What mitigation will Olympia propose then? Trees, a bike path?
How do you mitigate asthma attacks to children, slowed lung function growth in children and you adults or lung cancer or cardiovascular disease from long term exposure to Particle Pollution?
It is shocking to engineers and people who have spent a lifetime in commercial construction both nationally and globally that this design has been able to get this far with as much State and City approval as it has. This is an example of how improperly informed the public really is and how easily they are lead astray by an outdated, ridiculous design and engineering concept.
Now those people are taking away your lids and particle filters and their private consultsants are spinning it as “Quality over Quantity”? Someone should be shot.
LH
Andre Vrignaud says
[I am cutting and pasting my comments previously left on the Montlake Forum, with a few edits.]
I just reviewed the updated SR-520 lid proposal. Two major issues leapt out at me in particular.
The first issue is that the updated document suggests removing a huge amount of the previously-proposed lid. Simply put, we already have a problem with the neighborhood being cut in half by the freeway, not to mention the ambient effects of the freeway itself such as noise and air pollution. It appears the vast majority of proposed improvements to the design would also work with the original, larger lid. I understand the cost saving motivation, but in my humble opinion, this is an area which should not be cut back on.
The second issue is the most important. The most natural path for a West-of-24th Montlaker to get to the light rail station will be to cross at the Hop In/Gas Station. But pedestrians must still traverse a huge amount of traffic to do so — 520 on/off ramps, gas station entrances, Hop In entrances, etc. The problem is that fully two-thirds of Montlake is WEST of 24th, including the elementary school. Put another way, there is no way for a 12 year old child or 75 year old senior to safely walk to the light rail station less than a third of a mil away. I do not think I exaggerate to say that there will be accidents and deaths with the current design.
My proposal is to build a pedestrian bridge over this section of road, similar to what has been built by Husky Stadium. My original post may be found here, with the drawing attached.

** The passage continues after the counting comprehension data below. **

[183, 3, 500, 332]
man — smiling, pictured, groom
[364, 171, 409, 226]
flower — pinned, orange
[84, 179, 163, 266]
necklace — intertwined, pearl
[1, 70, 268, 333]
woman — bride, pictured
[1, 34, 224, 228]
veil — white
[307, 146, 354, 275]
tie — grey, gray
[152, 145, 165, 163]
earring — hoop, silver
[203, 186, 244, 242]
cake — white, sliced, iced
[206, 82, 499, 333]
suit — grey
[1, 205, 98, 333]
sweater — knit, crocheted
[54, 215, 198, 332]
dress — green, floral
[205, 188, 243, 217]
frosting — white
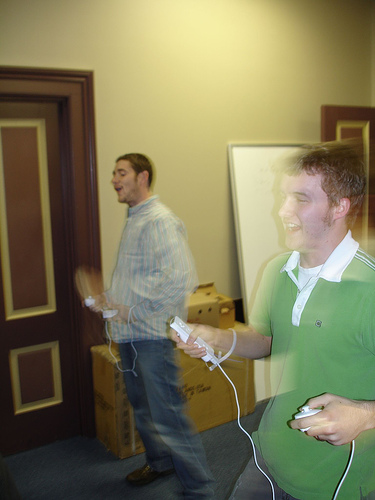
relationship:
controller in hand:
[285, 376, 353, 445] [284, 380, 374, 443]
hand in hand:
[284, 380, 374, 443] [105, 298, 137, 325]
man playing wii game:
[82, 153, 219, 500] [75, 287, 356, 496]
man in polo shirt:
[166, 145, 374, 498] [247, 227, 373, 495]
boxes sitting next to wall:
[92, 279, 327, 426] [5, 0, 363, 402]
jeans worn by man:
[119, 339, 216, 499] [82, 152, 218, 498]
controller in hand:
[87, 294, 114, 319] [78, 287, 127, 330]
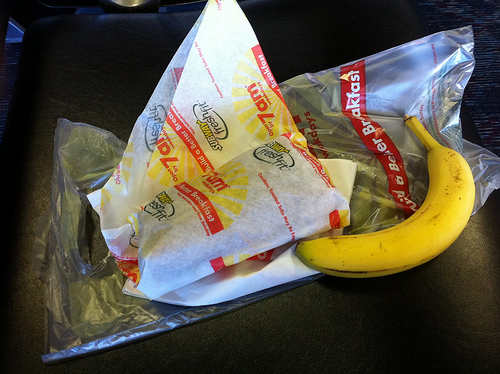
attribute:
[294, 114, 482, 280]
banana — yellow, ripe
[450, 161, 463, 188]
spot — brown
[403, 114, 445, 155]
top — stem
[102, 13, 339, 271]
wrapper — white, paper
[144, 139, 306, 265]
sandwich — wrapped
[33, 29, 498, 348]
bag — clear, plastic, long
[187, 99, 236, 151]
logo — green, yellow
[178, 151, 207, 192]
yellow — sun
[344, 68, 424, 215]
logo — red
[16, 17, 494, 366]
table — black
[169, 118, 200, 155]
words — white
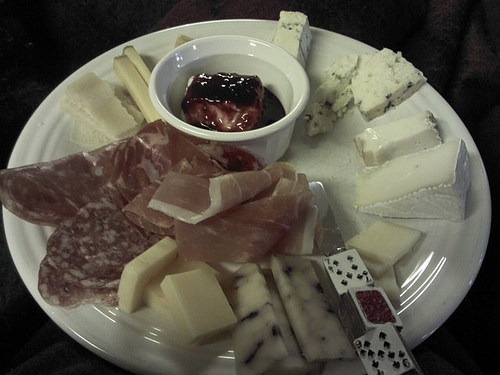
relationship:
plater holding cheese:
[317, 58, 486, 275] [306, 72, 390, 145]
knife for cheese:
[300, 182, 337, 227] [306, 72, 390, 145]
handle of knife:
[327, 262, 409, 354] [300, 182, 337, 227]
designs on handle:
[323, 255, 400, 315] [327, 262, 409, 354]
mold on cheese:
[321, 94, 371, 122] [306, 72, 390, 145]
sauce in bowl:
[194, 71, 245, 102] [138, 55, 210, 127]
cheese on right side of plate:
[306, 72, 390, 145] [10, 18, 484, 351]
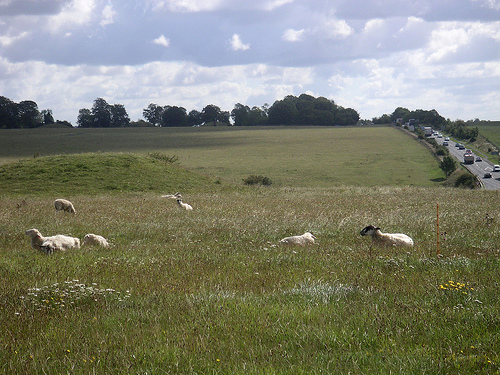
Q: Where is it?
A: This is at the field.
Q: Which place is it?
A: It is a field.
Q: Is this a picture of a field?
A: Yes, it is showing a field.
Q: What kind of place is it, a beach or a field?
A: It is a field.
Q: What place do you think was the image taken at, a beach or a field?
A: It was taken at a field.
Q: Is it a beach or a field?
A: It is a field.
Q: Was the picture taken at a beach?
A: No, the picture was taken in a field.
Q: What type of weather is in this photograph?
A: It is cloudy.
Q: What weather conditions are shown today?
A: It is cloudy.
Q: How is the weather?
A: It is cloudy.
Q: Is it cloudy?
A: Yes, it is cloudy.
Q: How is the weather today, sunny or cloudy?
A: It is cloudy.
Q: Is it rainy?
A: No, it is cloudy.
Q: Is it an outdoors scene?
A: Yes, it is outdoors.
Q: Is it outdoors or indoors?
A: It is outdoors.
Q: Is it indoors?
A: No, it is outdoors.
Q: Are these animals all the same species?
A: Yes, all the animals are sheep.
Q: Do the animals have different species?
A: No, all the animals are sheep.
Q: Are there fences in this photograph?
A: No, there are no fences.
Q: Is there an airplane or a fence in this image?
A: No, there are no fences or airplanes.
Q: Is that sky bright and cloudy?
A: Yes, the sky is bright and cloudy.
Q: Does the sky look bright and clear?
A: No, the sky is bright but cloudy.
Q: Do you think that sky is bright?
A: Yes, the sky is bright.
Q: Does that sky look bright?
A: Yes, the sky is bright.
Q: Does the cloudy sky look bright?
A: Yes, the sky is bright.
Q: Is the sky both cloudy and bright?
A: Yes, the sky is cloudy and bright.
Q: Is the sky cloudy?
A: Yes, the sky is cloudy.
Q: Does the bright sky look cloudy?
A: Yes, the sky is cloudy.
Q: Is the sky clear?
A: No, the sky is cloudy.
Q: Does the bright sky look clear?
A: No, the sky is cloudy.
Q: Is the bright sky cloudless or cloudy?
A: The sky is cloudy.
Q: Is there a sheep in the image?
A: Yes, there is a sheep.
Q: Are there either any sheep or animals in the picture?
A: Yes, there is a sheep.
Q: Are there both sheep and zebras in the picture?
A: No, there is a sheep but no zebras.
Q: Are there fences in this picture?
A: No, there are no fences.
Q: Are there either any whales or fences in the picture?
A: No, there are no fences or whales.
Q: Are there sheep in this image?
A: Yes, there is a sheep.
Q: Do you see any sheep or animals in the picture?
A: Yes, there is a sheep.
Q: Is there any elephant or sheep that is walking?
A: Yes, the sheep is walking.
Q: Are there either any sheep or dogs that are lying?
A: Yes, the sheep is lying.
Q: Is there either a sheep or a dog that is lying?
A: Yes, the sheep is lying.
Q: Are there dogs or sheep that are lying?
A: Yes, the sheep is lying.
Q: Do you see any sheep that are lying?
A: Yes, there is a sheep that is lying.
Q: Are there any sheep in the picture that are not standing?
A: Yes, there is a sheep that is lying.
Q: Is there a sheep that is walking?
A: Yes, there is a sheep that is walking.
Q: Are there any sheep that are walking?
A: Yes, there is a sheep that is walking.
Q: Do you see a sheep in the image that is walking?
A: Yes, there is a sheep that is walking.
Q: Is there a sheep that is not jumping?
A: Yes, there is a sheep that is walking.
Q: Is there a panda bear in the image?
A: No, there are no pandas.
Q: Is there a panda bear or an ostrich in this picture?
A: No, there are no pandas or ostriches.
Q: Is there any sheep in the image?
A: Yes, there is a sheep.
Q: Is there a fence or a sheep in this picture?
A: Yes, there is a sheep.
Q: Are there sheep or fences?
A: Yes, there is a sheep.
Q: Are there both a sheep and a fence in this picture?
A: No, there is a sheep but no fences.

https://groups.yahoo.com/neo/groups/montlakeforum/conversations/messages/6446
Consider:
– Redmond is building a pedestrian bridge over 520 to allow access to the Overlake Station
– The Central Greenway passage is being built, and ends right at the Hop In — meaning much more bike and pedestrian traffic will arrive at this intersection in the coming years (independent of the increased traffic that will occur due to the light rail!)

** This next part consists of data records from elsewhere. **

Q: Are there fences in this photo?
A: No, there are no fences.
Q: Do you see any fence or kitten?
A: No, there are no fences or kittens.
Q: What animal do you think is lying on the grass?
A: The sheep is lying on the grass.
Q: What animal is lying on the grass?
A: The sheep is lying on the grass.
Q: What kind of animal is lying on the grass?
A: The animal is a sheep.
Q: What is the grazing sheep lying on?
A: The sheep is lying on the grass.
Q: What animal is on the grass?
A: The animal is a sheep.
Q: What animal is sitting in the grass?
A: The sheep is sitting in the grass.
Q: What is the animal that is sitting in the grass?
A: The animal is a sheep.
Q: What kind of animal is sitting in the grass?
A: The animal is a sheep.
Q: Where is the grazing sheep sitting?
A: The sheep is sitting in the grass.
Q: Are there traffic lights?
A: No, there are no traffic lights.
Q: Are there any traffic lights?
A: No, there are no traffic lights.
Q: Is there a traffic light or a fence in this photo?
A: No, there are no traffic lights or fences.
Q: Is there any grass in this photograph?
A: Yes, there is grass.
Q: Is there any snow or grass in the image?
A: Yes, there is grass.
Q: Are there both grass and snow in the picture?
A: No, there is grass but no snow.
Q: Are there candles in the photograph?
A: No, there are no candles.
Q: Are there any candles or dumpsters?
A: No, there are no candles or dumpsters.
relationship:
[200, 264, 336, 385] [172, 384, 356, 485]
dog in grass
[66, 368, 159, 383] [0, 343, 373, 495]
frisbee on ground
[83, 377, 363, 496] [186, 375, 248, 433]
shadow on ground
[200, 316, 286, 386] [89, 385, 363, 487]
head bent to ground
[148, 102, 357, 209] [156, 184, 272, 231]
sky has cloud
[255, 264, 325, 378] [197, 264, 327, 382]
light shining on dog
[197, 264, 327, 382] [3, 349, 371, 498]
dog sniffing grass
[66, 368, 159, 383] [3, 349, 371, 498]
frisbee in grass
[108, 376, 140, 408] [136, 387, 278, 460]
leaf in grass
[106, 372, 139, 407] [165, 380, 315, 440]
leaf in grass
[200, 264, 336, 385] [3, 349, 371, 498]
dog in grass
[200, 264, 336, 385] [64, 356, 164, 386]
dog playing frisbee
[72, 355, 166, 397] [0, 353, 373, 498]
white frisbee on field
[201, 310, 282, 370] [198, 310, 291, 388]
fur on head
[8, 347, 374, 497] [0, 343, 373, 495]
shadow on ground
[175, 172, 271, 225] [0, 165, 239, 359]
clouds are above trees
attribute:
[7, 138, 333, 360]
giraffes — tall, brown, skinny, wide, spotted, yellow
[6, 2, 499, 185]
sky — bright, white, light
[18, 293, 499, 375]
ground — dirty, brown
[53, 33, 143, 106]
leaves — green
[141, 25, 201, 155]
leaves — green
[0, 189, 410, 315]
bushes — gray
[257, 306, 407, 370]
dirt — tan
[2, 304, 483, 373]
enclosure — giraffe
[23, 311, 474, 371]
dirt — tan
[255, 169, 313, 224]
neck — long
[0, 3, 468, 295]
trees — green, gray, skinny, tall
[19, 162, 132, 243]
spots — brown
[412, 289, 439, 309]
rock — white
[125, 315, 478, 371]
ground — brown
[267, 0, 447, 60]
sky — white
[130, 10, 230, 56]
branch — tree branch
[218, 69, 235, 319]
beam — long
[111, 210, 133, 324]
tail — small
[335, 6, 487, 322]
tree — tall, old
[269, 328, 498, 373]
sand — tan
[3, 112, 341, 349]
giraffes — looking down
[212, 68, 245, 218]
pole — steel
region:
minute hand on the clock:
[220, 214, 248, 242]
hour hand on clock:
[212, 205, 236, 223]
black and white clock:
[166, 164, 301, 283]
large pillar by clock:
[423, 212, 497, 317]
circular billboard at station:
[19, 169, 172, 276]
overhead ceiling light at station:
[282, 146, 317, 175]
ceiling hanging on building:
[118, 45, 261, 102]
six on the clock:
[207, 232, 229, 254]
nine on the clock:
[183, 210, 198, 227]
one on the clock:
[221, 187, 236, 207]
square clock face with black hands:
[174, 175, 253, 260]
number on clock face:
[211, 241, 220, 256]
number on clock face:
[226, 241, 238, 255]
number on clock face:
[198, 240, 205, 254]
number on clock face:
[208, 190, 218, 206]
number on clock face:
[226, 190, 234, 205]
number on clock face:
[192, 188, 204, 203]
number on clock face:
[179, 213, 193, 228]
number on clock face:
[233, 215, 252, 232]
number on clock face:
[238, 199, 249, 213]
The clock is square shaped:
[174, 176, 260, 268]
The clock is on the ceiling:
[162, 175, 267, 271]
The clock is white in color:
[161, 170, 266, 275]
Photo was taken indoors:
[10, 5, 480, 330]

– A pedestrian bridge is being built at Husky Stadium over an intersection with very similar characteristics as ours (bikes, buses, multiple entrances/exits)

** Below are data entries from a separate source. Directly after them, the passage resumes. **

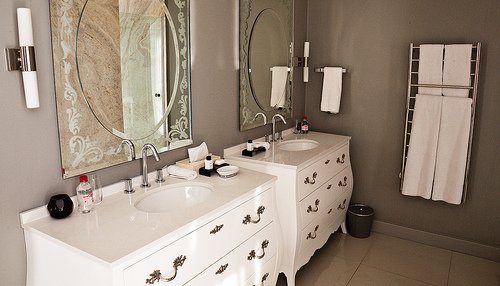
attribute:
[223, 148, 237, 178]
dish — white, soap dish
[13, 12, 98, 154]
light — white, long, silver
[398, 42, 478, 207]
towels — white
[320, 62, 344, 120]
towel — small, white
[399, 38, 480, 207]
towel rack — metal, aluminum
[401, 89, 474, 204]
towels — hanging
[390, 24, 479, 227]
towels — white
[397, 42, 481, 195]
rack — silver, long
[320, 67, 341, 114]
towel — white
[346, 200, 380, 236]
pail — small, garbage pail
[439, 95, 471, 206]
towel — white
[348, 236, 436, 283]
floor — tiled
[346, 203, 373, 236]
bin — small , dark 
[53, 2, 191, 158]
mirror — large, oval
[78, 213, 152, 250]
counter — white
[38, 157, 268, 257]
sink — matching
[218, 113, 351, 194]
sink — matching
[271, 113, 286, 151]
facet — silver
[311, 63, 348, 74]
holder — silver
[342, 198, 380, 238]
can — black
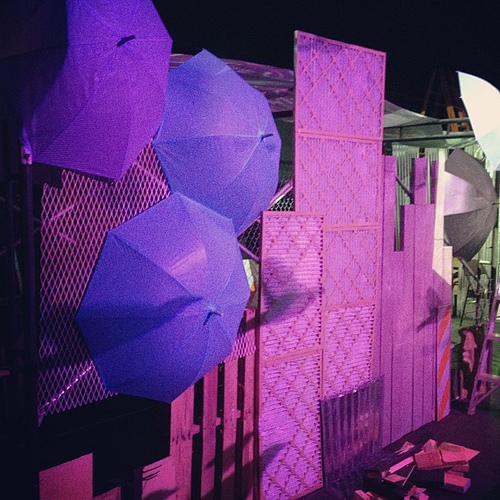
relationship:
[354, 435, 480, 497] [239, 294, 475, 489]
blocks on ground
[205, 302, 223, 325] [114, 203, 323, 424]
rod sticking out of top umbrella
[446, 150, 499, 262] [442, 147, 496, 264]
umbrella by a grey umbrella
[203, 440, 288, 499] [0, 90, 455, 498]
shadows on wall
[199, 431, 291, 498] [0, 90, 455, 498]
shadow on wall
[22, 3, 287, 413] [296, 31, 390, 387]
umbrellas hanging on wall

– *Our* intersection, however, is even worse than that at Husky Stadium as it also deals with 520 on/off ramps
Between these two, if I had to select just one, I would push for the overhead pedestrian bridge. The reduced lid might be a compromise that’s required due to funding; the pedestrian bridge will save lives.
melissa clark says
We are trying to make sure we have a representative at the meeting. As residents on East Lake Washington Boulevard I am thoroughly dismayed about the prospect of a shortened lid. Noise, pollution, impact of property value, multiple reasons – a shortened lid is not a solution in my opinion to the grave impact all this has on our neighborhood. We need to find a way to gather and fulfill what was originally proposed. For the sake of our residents and future residents.